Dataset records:
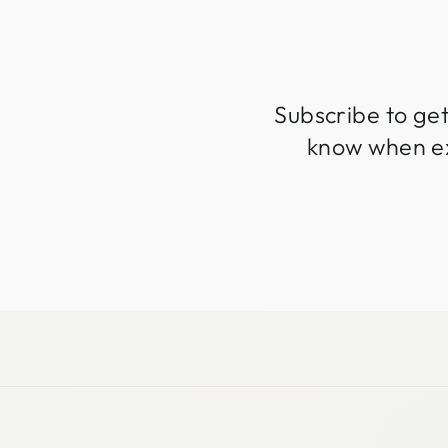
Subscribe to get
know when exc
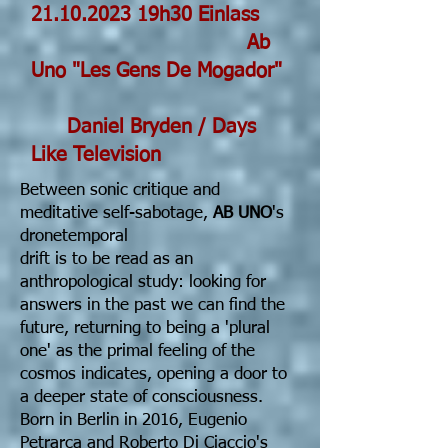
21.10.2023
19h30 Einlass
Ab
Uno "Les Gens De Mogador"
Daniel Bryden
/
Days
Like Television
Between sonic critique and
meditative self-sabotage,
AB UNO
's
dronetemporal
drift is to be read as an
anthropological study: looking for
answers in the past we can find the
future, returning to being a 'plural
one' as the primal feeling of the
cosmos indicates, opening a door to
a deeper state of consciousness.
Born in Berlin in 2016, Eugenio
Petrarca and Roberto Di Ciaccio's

...

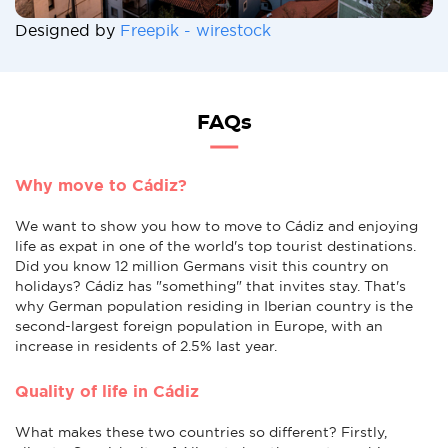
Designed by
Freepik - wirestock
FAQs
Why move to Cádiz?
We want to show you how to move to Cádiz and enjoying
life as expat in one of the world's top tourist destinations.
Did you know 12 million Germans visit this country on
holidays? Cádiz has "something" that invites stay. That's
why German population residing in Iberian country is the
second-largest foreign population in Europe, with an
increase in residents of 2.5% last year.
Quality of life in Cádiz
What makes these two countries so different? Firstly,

**Problem details**: Could you turn everything from the line containing "Designed by" down to the line containing "What makes these" into a Markdown table with the columns "Row" and "Line", skipping any blank lines?

**Your response**:
| Row | Line |
|---|---|
| 1 | Designed by |
| 2 | Freepik - wirestock |
| 3 | FAQs |
| 4 | Why move to Cádiz? |
| 5 | We want to show you how to move to Cádiz and enjoying |
| 6 | life as expat in one of the world's top tourist destinations. |
| 7 | Did you know 12 million Germans visit this country on |
| 8 | holidays? Cádiz has "something" that invites stay. That's |
| 9 | why German population residing in Iberian country is the |
| 10 | second-largest foreign population in Europe, with an |
| 11 | increase in residents of 2.5% last year. |
| 12 | Quality of life in Cádiz |
| 13 | What makes these two countries so different? Firstly, |